- [Extracted material]:
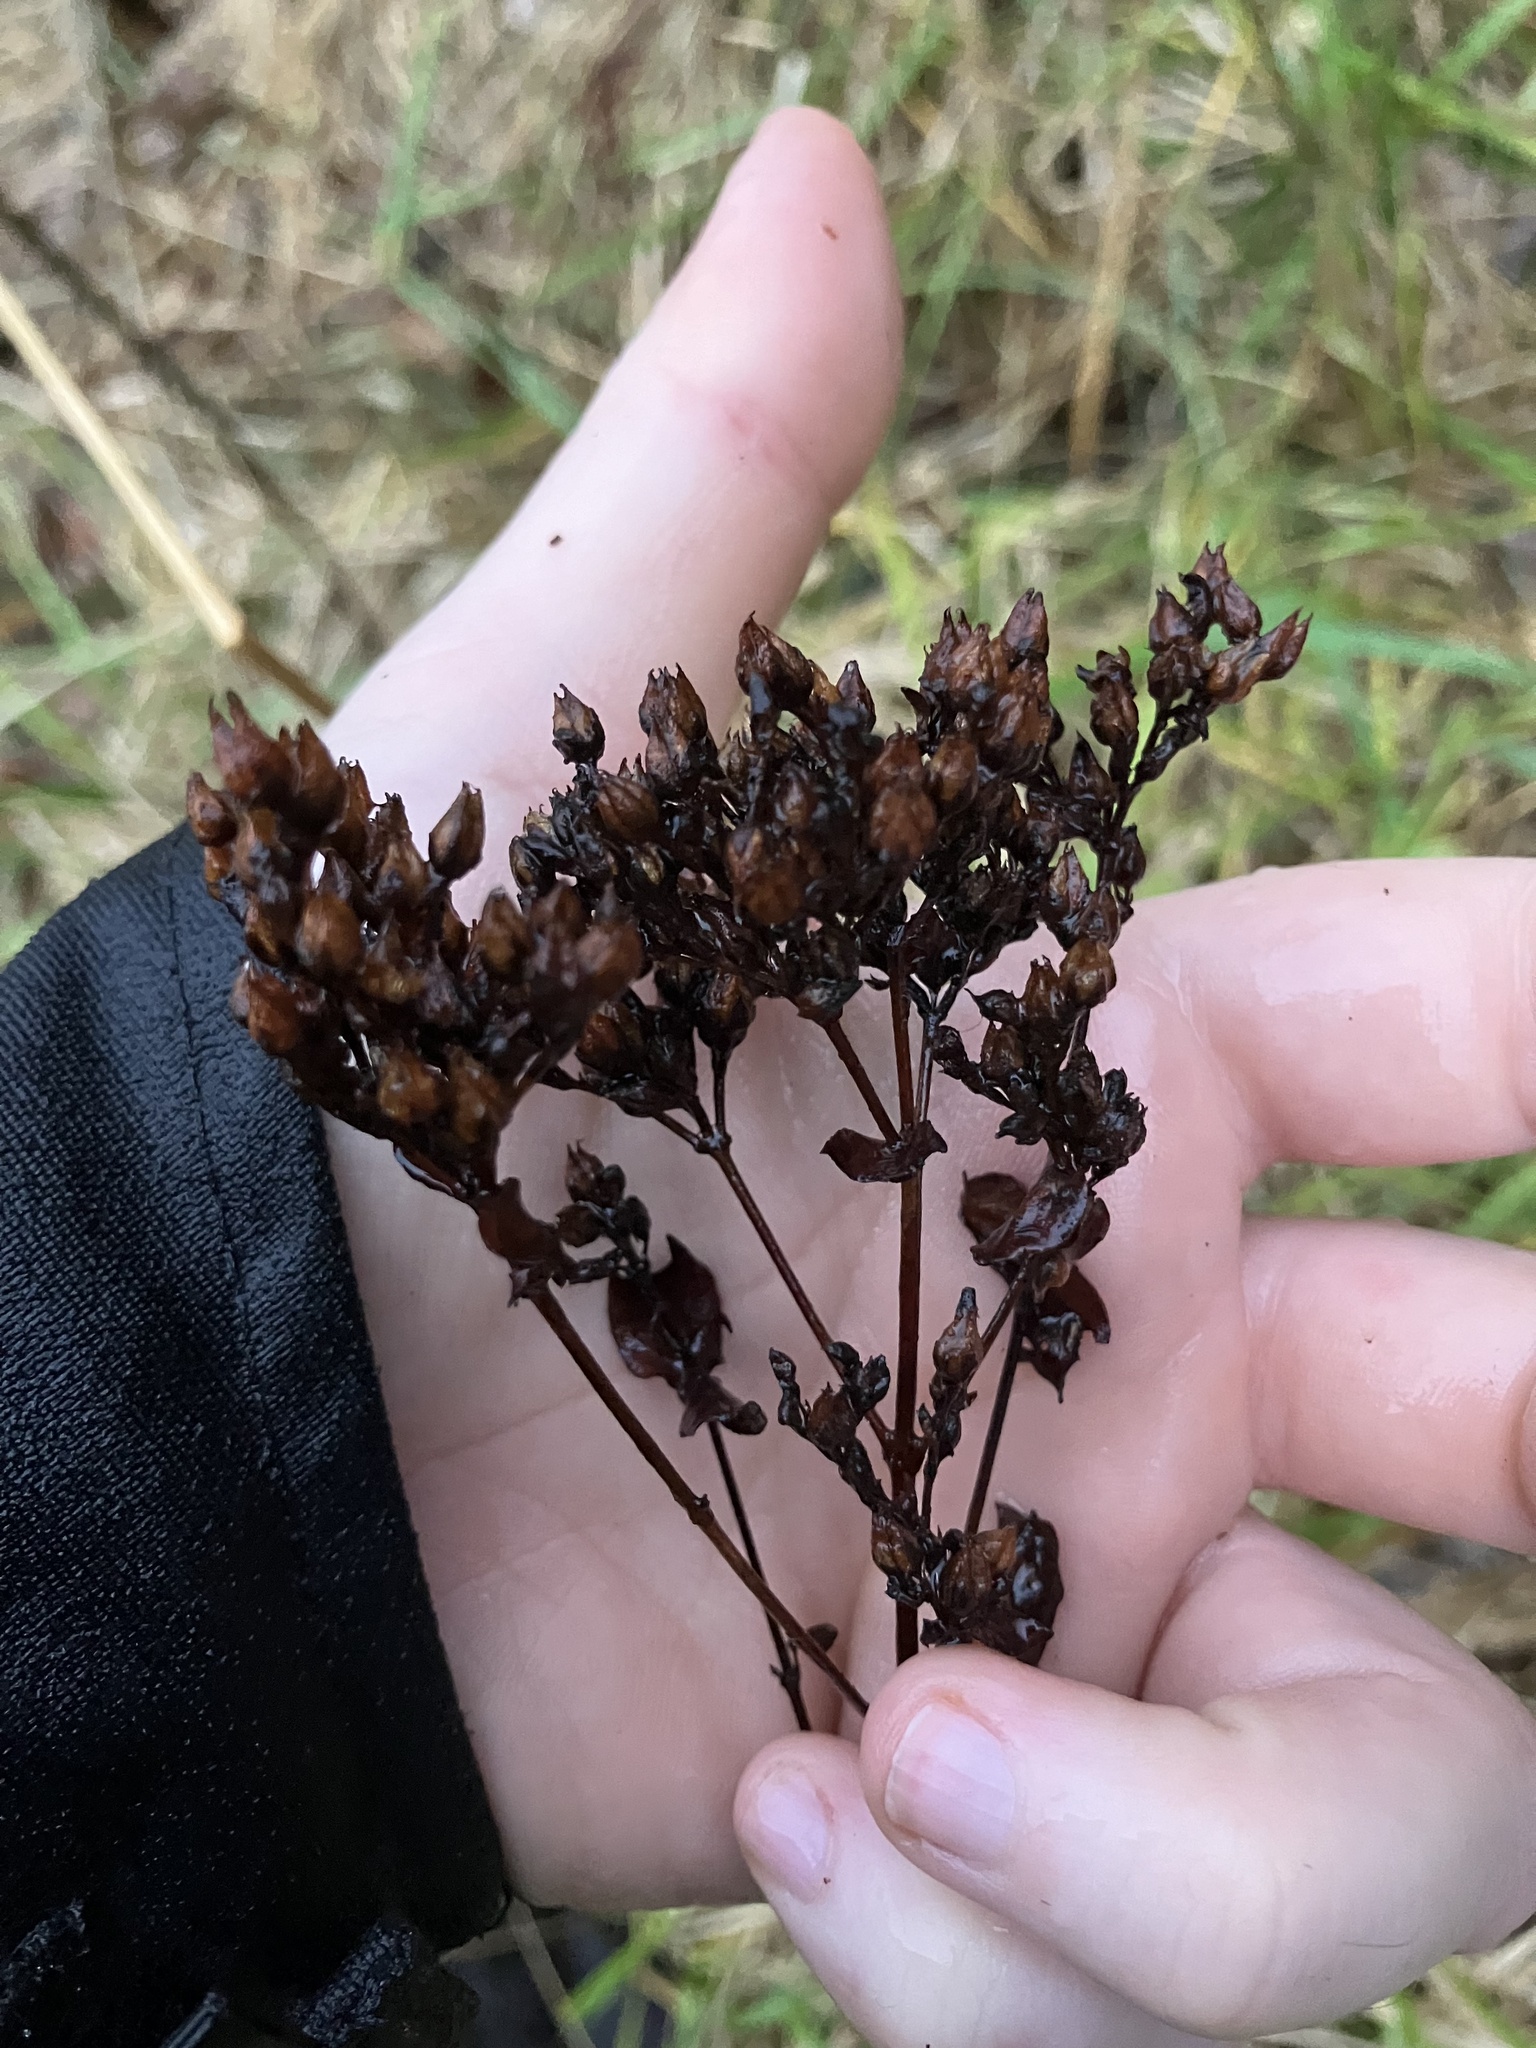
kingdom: Plantae
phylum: Tracheophyta
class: Magnoliopsida
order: Malpighiales
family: Hypericaceae
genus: Hypericum
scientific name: Hypericum punctatum
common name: Spotted st. john's-wort
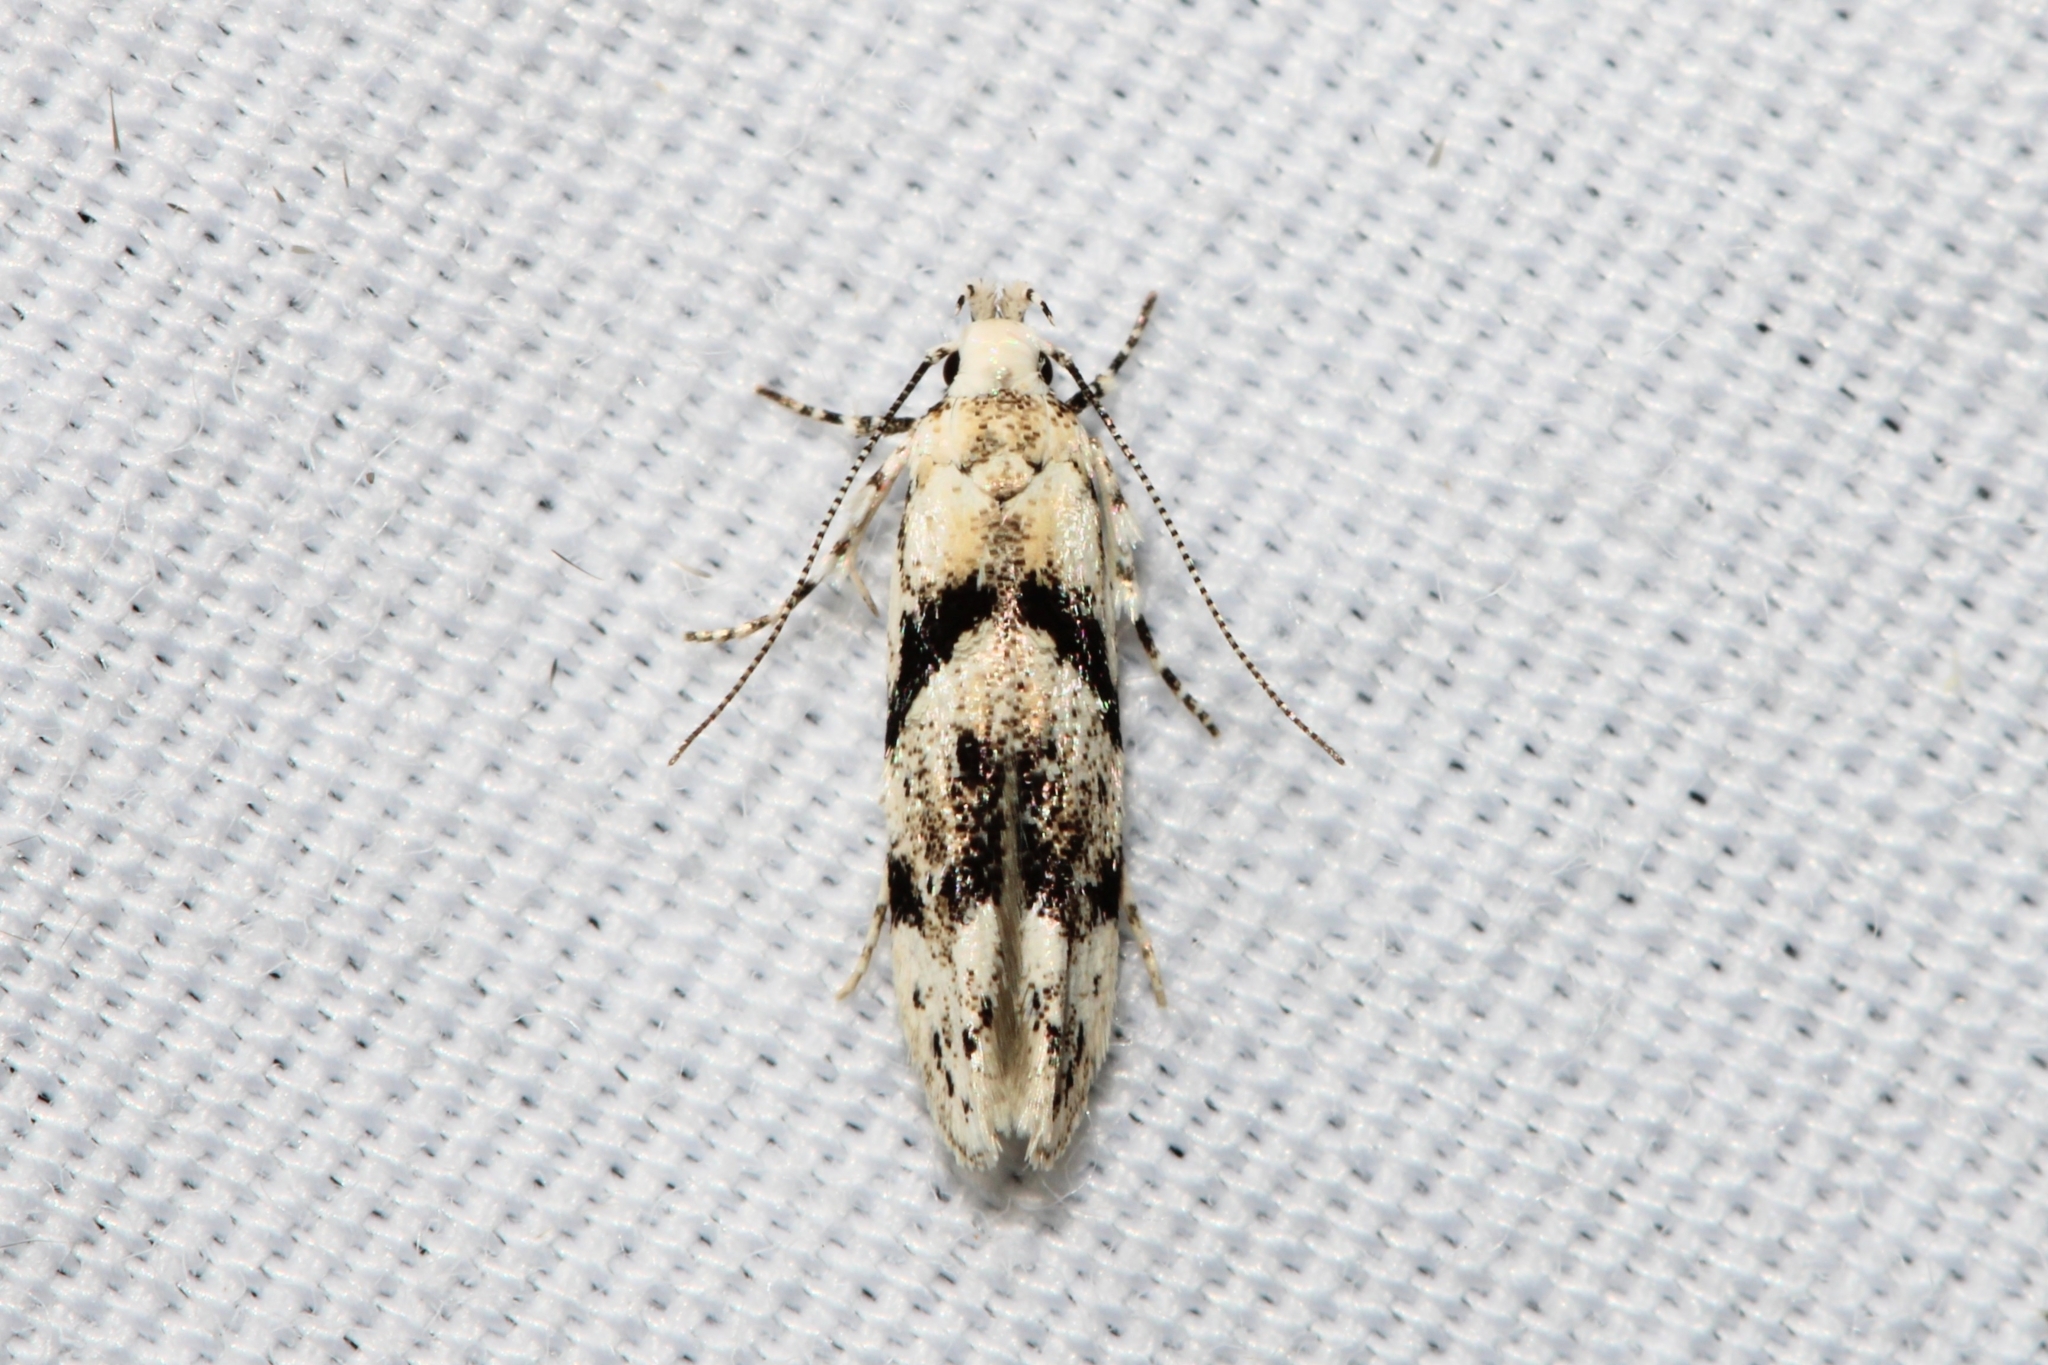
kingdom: Animalia
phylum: Arthropoda
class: Insecta
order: Lepidoptera
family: Gelechiidae
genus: Arogalea
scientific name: Arogalea cristifasciella
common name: White stripe-backed moth
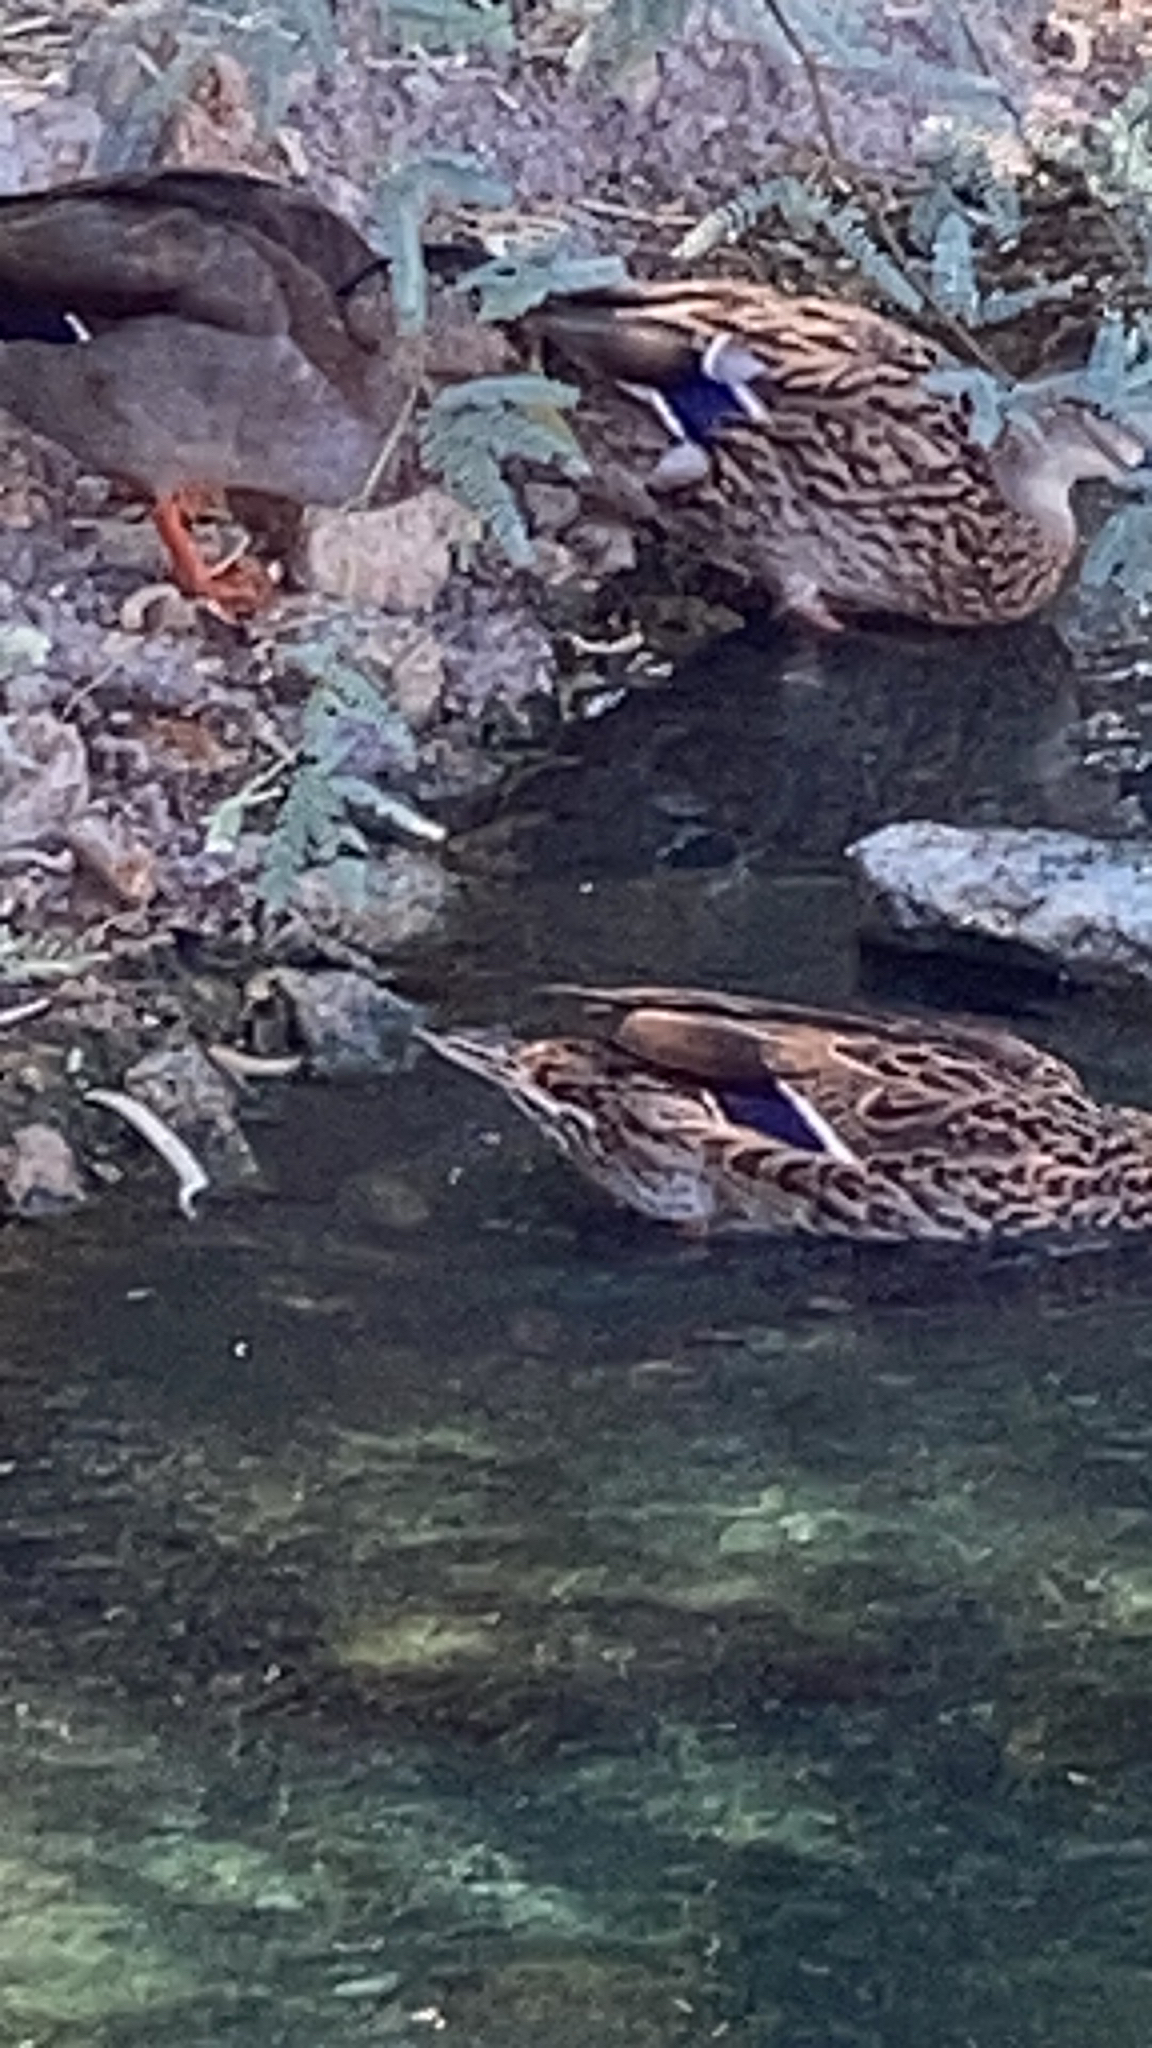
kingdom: Animalia
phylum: Chordata
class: Aves
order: Anseriformes
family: Anatidae
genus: Anas
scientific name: Anas platyrhynchos
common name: Mallard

- [Exercise requirements]:
Copy out every line of the three entries above word for word, leaving out the pictures.

- [Reply to the exercise]:
kingdom: Plantae
phylum: Tracheophyta
class: Magnoliopsida
order: Malpighiales
family: Hypericaceae
genus: Hypericum
scientific name: Hypericum punctatum
common name: Spotted st. john's-wort
kingdom: Animalia
phylum: Arthropoda
class: Insecta
order: Lepidoptera
family: Gelechiidae
genus: Arogalea
scientific name: Arogalea cristifasciella
common name: White stripe-backed moth
kingdom: Animalia
phylum: Chordata
class: Aves
order: Anseriformes
family: Anatidae
genus: Anas
scientific name: Anas platyrhynchos
common name: Mallard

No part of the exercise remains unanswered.